Montag, 6. Februar 2023

Ziele und Fiktionen

 Hinter allen unseren Handlungen finden wir Pläne, Ziele, Erwartungen und Entscheidungen, die uns zu unserem Verhalten veranlassen, deren wir selbst aber nicht gewahr sind. Die meisten unserer Handlungen sind die Konsequenzen von Denkprozessen, deren wir uns nicht bewußt sind, die wir nicht erkennen und oft nicht kennen wollen. Sie haben aber den entscheidenden Einfluß auf unser Handeln. Alle diese Denkprozesse, die niemals zur Schwelle des Bewußtseins kommen, können als private Logik angesehen werden. Wenn immer wir anders handeln, als unser Gewissen es uns vorschreibt, dann handeln wir im Sinne unserer »privaten« Logik. Dies trifft aber nicht nur zu, wenn wir uns den Geboten der Situation entziehen wollen; im täglichen Leben beziehen wir uns nicht auf tatsächliche Gegebenheiten, sondern stehen unter dem Eindruck von einer Welt, die nicht immer der Realität entspricht. Wir nennen diese subjektive Beurteilung der Gegebenheiten das »phänomenologische Feld«, auf dem jeder Mensch sich bewegt und das nur für ihn allein gültig ist. Wir können niemals »Tatsachen« als solche erkennen; wir haben nur mehr oder weniger akkurate Eindrücke und Vorstellungen von ihnen. Diese aber bestimmen unsere Handlungen, unsere Einstellung und unsere Ziele. 

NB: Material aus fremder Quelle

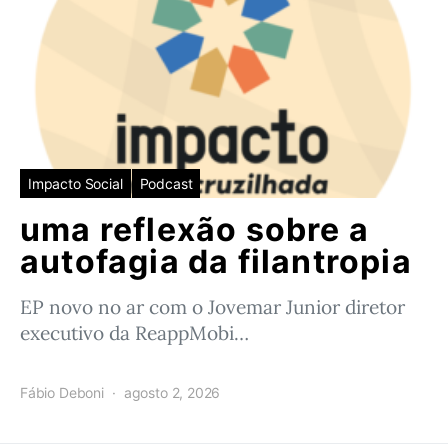
Impacto Social
Podcast
uma reflexão sobre a
autofagia da filantropia
EP novo no ar com o Jovemar Junior diretor
executivo da ReappMobi…
Fábio Deboni
agosto 2, 2026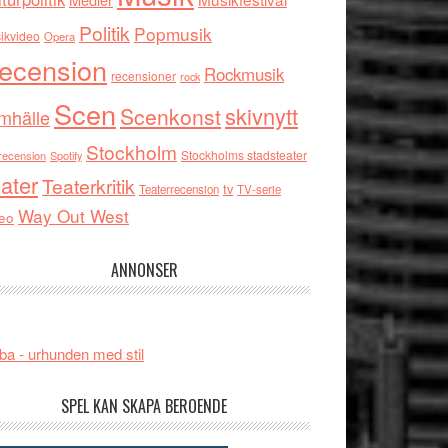
Politik
Popmusik
ikvideo
Opera
ecension
Rockmusik
recensioner
rock
Scen
skivnytt
Scenkonst
mhälle
Stockholm
Stockholms stadsteater
recension
Spotify
ater
Teaterkritik
tv
Teaterrecension
TV-serie
Way Out West
eo
ANNONSER
ba - urhunden med stil
SPEL KAN SKAPA BEROENDE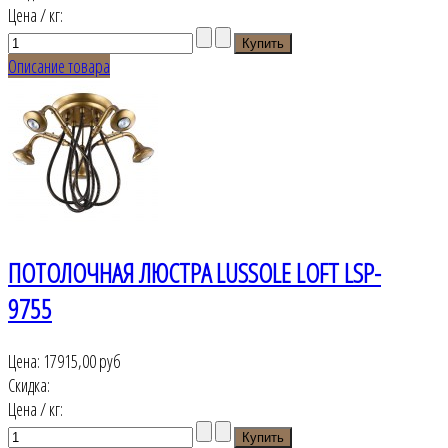
Цена / кг:
Описание товара
ПОТОЛОЧНАЯ ЛЮСТРА LUSSOLE LOFT LSP-
9755
Цена:
17915,00 руб
Скидка:
Цена / кг: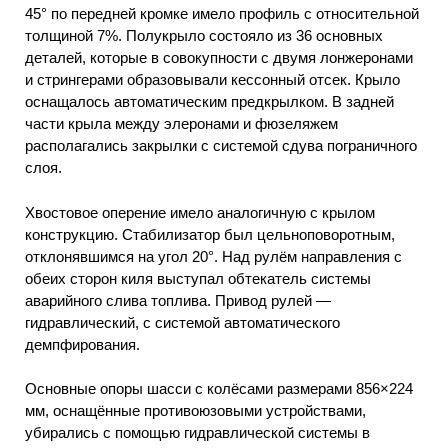
45° по передней кромке имело профиль с относительной
толщиной 7%. Полукрыло состояло из 36 основных
деталей, которые в совокупности с двумя лонжеронами
и стрингерами образовывали кессонный отсек. Крыло
оснащалось автоматическим предкрылком. В задней
части крыла между элеронами и фюзеляжем
располагались закрылки с системой сдува пограничного
слоя.
Хвостовое оперение имело аналогичную с крылом
конструкцию. Стабилизатор был цельноповоротным,
отклонявшимся на угол 20°. Над рулём направления с
обеих сторон киля выступал обтекатель системы
аварийного слива топлива. Привод рулей —
гидравлический, с системой автоматического
демпфирования.
Основные опоры шасси с колёсами размерами 856×224
мм, оснащённые противоюзовыми устройствами,
убирались с помощью гидравлической системы в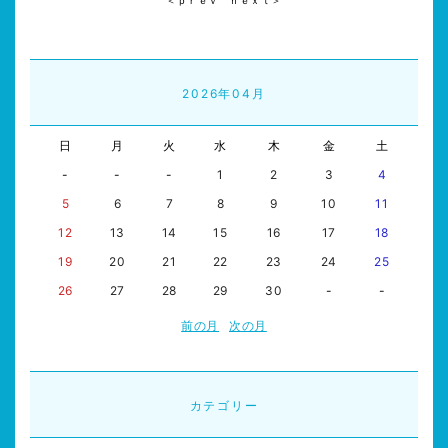
＜ｐｒｅｖ
ｎｅｘｔ＞
2026年04月
日
月
火
水
木
金
土
-
-
-
1
2
3
4
5
6
7
8
9
10
11
12
13
14
15
16
17
18
19
20
21
22
23
24
25
26
27
28
29
30
-
-
前の月
次の月
カテゴリー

Wenn jemand wirklich objektiv sein könnte und alle Gegebenheiten objektiv erkennen könnte, dann würde er kaum an dem Prozeß der sozialen Entwicklung teilnehmen können, denn jedes Für hat auch ein Wider. Subjektivität ist notwendig, um eine bestimmte Richtung einzuhalten und eine andere aufzugehen. Jeder muß ständig wählen, vorziehen oder zurückweisen, im Rahmen seiner eigenen Einstellung, in dem dialektischen Prozeß, der allein zu Fortschritt und Entwicklung führt

Was sind nun die Gedankenvorgänge, die kognitiven Prozesse, die sich unterhalb der Schwelle des Bewußtseins abspielen und für unsere Handlungen ausschlaggebend sind? Wir können hier eine Hierarchie von Zielen feststellen, die nur das eine gemeinsam haben, daß sich der Mensch ihrer nicht gewahr ist. Da sind zuerst die weitgehenden und grundsätzlichen Ziele des Lebensstils. Jeder Mensch bildet sich, wie wir schon gesehen haben, in seinen ersten Entwicklungsjahren eine Vorstellung über sich, über die anderen und über das ganze Lehen. Das sind die Fiktionen, nach denen er handelt. Niemand ist sich aber seiner grundsätzlichen Einstellung bewußt. Verschiedene Faktoren tragen zu dieser bemerkenswerten Lage bei. Erstens werden diese grundsätzlichen Vorstellungen zu einer Zeit gebildet, wo das Kind kaum bewußt erfassen kann, was in ihm und um es herum vorgeht. Es folgt seinen »Eingebungen«, seinen momentanen Impulsen, ohne sich Gedanken über deren Bedeutung machen zu können. Der andere, viel tiefere Grund, warum wir die allbedeutenden Ziele des Lebensstiles nicht kennen können, ist die Notwendigkeit der subjektiven Einstellung. Jeder muß so handeln, »als ob« seine Beurteilung die einzig mögliche und absolut richtige sei.